• **Aim of the exercise**
Could you copy out every line of text from the records below, character for character, leaving out the pictures?

• **The data**

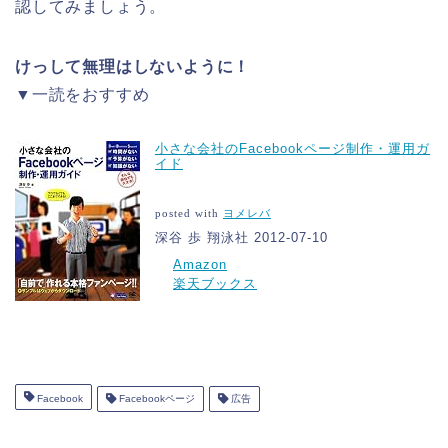
認してみましょう。
けっして無理はしないように！
▼一読をおすすめ
小さな会社のFacebookページ制作・運用ガ
イド
posted with
ヨメレバ
深谷 歩 翔泳社 2012-07-10
Amazon
楽天ブックス
Facebook
Facebookページ
広告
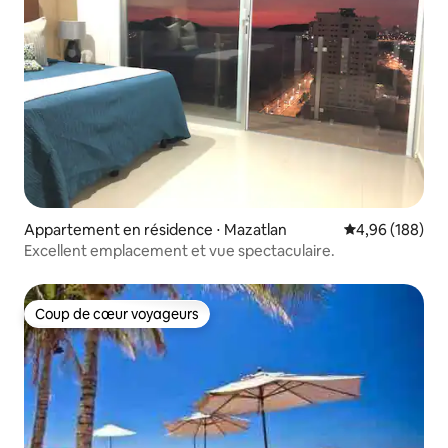
Appartement en résidence ⋅ Mazatlan
Évaluation moy
4,96 (188)
Excellent emplacement et vue spectaculaire.
Coup de cœur voyageurs
Coup de cœur voyageurs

• **Answer section**
認してみましょう。
けっして無理はしないように！
▼一読をおすすめ
小さな会社のFacebookページ制作・運用ガ
イド
posted with
ヨメレバ
深谷 歩 翔泳社 2012-07-10
Amazon
楽天ブックス
Facebook
Facebookページ
広告
Appartement en résidence ⋅ Mazatlan
Évaluation moy
4,96 (188)
Excellent emplacement et vue spectaculaire.
Coup de cœur voyageurs
Coup de cœur voyageurs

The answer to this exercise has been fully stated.